[Saved data entries]
******************************

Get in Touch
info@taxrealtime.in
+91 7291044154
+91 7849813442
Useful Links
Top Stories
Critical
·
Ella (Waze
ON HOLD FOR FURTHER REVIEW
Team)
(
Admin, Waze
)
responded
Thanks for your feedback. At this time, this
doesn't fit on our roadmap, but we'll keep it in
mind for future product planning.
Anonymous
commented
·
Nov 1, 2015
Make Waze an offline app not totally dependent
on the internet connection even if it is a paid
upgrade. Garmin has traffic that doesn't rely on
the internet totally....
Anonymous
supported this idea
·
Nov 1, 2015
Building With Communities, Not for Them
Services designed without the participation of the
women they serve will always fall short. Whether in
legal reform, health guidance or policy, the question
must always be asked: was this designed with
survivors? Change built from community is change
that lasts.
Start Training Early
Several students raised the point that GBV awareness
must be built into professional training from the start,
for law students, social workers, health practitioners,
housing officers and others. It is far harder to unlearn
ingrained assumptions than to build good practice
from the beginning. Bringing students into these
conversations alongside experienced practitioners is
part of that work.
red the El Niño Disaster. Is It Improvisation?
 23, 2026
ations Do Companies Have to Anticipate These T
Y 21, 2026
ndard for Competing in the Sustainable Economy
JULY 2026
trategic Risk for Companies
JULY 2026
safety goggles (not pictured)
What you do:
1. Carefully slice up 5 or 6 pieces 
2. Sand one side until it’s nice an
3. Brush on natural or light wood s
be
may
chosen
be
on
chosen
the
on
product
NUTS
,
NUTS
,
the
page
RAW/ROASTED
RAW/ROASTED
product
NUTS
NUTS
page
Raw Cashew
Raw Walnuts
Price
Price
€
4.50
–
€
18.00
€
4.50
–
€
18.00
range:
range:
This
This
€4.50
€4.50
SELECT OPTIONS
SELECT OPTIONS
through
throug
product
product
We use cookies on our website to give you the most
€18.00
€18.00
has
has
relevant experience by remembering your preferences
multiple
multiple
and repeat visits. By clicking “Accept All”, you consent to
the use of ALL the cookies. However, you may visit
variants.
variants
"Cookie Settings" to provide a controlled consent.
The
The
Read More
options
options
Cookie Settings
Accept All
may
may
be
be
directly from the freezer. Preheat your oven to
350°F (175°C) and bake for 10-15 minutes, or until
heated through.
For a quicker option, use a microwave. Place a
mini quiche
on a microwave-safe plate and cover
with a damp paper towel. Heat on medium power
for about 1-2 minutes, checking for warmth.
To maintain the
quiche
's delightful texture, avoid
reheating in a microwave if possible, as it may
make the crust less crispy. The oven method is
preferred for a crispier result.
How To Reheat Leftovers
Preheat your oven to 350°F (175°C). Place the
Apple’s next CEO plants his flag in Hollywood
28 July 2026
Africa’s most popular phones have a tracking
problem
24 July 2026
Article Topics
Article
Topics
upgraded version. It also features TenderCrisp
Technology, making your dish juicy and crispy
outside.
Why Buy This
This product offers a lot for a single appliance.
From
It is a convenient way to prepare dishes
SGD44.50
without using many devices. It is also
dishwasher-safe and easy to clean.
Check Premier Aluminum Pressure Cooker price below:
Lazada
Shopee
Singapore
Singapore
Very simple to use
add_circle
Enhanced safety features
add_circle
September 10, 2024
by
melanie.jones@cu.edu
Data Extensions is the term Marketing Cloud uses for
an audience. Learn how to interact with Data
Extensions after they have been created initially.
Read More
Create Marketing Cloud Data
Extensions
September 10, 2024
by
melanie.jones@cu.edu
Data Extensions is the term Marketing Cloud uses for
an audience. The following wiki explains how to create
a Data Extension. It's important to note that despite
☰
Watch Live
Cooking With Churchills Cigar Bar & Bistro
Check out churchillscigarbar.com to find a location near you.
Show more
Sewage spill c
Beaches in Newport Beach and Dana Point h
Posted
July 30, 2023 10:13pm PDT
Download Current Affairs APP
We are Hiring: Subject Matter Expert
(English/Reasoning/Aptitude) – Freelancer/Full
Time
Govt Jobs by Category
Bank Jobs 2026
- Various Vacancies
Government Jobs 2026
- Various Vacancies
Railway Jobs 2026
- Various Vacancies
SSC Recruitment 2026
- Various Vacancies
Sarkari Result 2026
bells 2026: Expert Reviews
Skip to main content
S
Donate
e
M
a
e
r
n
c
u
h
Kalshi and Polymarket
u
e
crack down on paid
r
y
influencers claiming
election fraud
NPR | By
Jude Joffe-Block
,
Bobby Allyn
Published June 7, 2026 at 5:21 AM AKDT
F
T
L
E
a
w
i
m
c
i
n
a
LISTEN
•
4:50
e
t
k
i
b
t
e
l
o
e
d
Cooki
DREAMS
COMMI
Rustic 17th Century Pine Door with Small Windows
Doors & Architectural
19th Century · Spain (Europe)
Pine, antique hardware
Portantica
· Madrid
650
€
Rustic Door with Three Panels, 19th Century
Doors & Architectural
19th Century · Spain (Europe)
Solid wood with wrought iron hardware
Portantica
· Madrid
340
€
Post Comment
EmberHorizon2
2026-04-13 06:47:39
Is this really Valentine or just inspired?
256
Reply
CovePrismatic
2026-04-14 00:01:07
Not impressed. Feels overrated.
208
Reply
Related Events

******************************

## Problem details
Write the records out once more, word for word.

## Solution
Get in Touch
info@taxrealtime.in
+91 7291044154
+91 7849813442
Useful Links
Top Stories
Critical
·
Ella (Waze
ON HOLD FOR FURTHER REVIEW
Team)
(
Admin, Waze
)
responded
Thanks for your feedback. At this time, this
doesn't fit on our roadmap, but we'll keep it in
mind for future product planning.
Anonymous
commented
·
Nov 1, 2015
Make Waze an offline app not totally dependent
on the internet connection even if it is a paid
upgrade. Garmin has traffic that doesn't rely on
the internet totally....
Anonymous
supported this idea
·
Nov 1, 2015
Building With Communities, Not for Them
Services designed without the participation of the
women they serve will always fall short. Whether in
legal reform, health guidance or policy, the question
must always be asked: was this designed with
survivors? Change built from community is change
that lasts.
Start Training Early
Several students raised the point that GBV awareness
must be built into professional training from the start,
for law students, social workers, health practitioners,
housing officers and others. It is far harder to unlearn
ingrained assumptions than to build good practice
from the beginning. Bringing students into these
conversations alongside experienced practitioners is
part of that work.
red the El Niño Disaster. Is It Improvisation?
 23, 2026
ations Do Companies Have to Anticipate These T
Y 21, 2026
ndard for Competing in the Sustainable Economy
JULY 2026
trategic Risk for Companies
JULY 2026
safety goggles (not pictured)
What you do:
1. Carefully slice up 5 or 6 pieces 
2. Sand one side until it’s nice an
3. Brush on natural or light wood s
be
may
chosen
be
on
chosen
the
on
product
NUTS
,
NUTS
,
the
page
RAW/ROASTED
RAW/ROASTED
product
NUTS
NUTS
page
Raw Cashew
Raw Walnuts
Price
Price
€
4.50
–
€
18.00
€
4.50
–
€
18.00
range:
range:
This
This
€4.50
€4.50
SELECT OPTIONS
SELECT OPTIONS
through
throug
product
product
We use cookies on our website to give you the most
€18.00
€18.00
has
has
relevant experience by remembering your preferences
multiple
multiple
and repeat visits. By clicking “Accept All”, you consent to
the use of ALL the cookies. However, you may visit
variants.
variants
"Cookie Settings" to provide a controlled consent.
The
The
Read More
options
options
Cookie Settings
Accept All
may
may
be
be
directly from the freezer. Preheat your oven to
350°F (175°C) and bake for 10-15 minutes, or until
heated through.
For a quicker option, use a microwave. Place a
mini quiche
on a microwave-safe plate and cover
with a damp paper towel. Heat on medium power
for about 1-2 minutes, checking for warmth.
To maintain the
quiche
's delightful texture, avoid
reheating in a microwave if possible, as it may
make the crust less crispy. The oven method is
preferred for a crispier result.
How To Reheat Leftovers
Preheat your oven to 350°F (175°C). Place the
Apple’s next CEO plants his flag in Hollywood
28 July 2026
Africa’s most popular phones have a tracking
problem
24 July 2026
Article Topics
Article
Topics
upgraded version. It also features TenderCrisp
Technology, making your dish juicy and crispy
outside.
Why Buy This
This product offers a lot for a single appliance.
From
It is a convenient way to prepare dishes
SGD44.50
without using many devices. It is also
dishwasher-safe and easy to clean.
Check Premier Aluminum Pressure Cooker price below:
Lazada
Shopee
Singapore
Singapore
Very simple to use
add_circle
Enhanced safety features
add_circle
September 10, 2024
by
melanie.jones@cu.edu
Data Extensions is the term Marketing Cloud uses for
an audience. Learn how to interact with Data
Extensions after they have been created initially.
Read More
Create Marketing Cloud Data
Extensions
September 10, 2024
by
melanie.jones@cu.edu
Data Extensions is the term Marketing Cloud uses for
an audience. The following wiki explains how to create
a Data Extension. It's important to note that despite
☰
Watch Live
Cooking With Churchills Cigar Bar & Bistro
Check out churchillscigarbar.com to find a location near you.
Show more
Sewage spill c
Beaches in Newport Beach and Dana Point h
Posted
July 30, 2023 10:13pm PDT
Download Current Affairs APP
We are Hiring: Subject Matter Expert
(English/Reasoning/Aptitude) – Freelancer/Full
Time
Govt Jobs by Category
Bank Jobs 2026
- Various Vacancies
Government Jobs 2026
- Various Vacancies
Railway Jobs 2026
- Various Vacancies
SSC Recruitment 2026
- Various Vacancies
Sarkari Result 2026
bells 2026: Expert Reviews
Skip to main content
S
Donate
e
M
a
e
r
n
c
u
h
Kalshi and Polymarket
u
e
crack down on paid
r
y
influencers claiming
election fraud
NPR | By
Jude Joffe-Block
,
Bobby Allyn
Published June 7, 2026 at 5:21 AM AKDT
F
T
L
E
a
w
i
m
c
i
n
a
LISTEN
•
4:50
e
t
k
i
b
t
e
l
o
e
d
Cooki
DREAMS
COMMI
Rustic 17th Century Pine Door with Small Windows
Doors & Architectural
19th Century · Spain (Europe)
Pine, antique hardware
Portantica
· Madrid
650
€
Rustic Door with Three Panels, 19th Century
Doors & Architectural
19th Century · Spain (Europe)
Solid wood with wrought iron hardware
Portantica
· Madrid
340
€
Post Comment
EmberHorizon2
2026-04-13 06:47:39
Is this really Valentine or just inspired?
256
Reply
CovePrismatic
2026-04-14 00:01:07
Not impressed. Feels overrated.
208
Reply
Related Events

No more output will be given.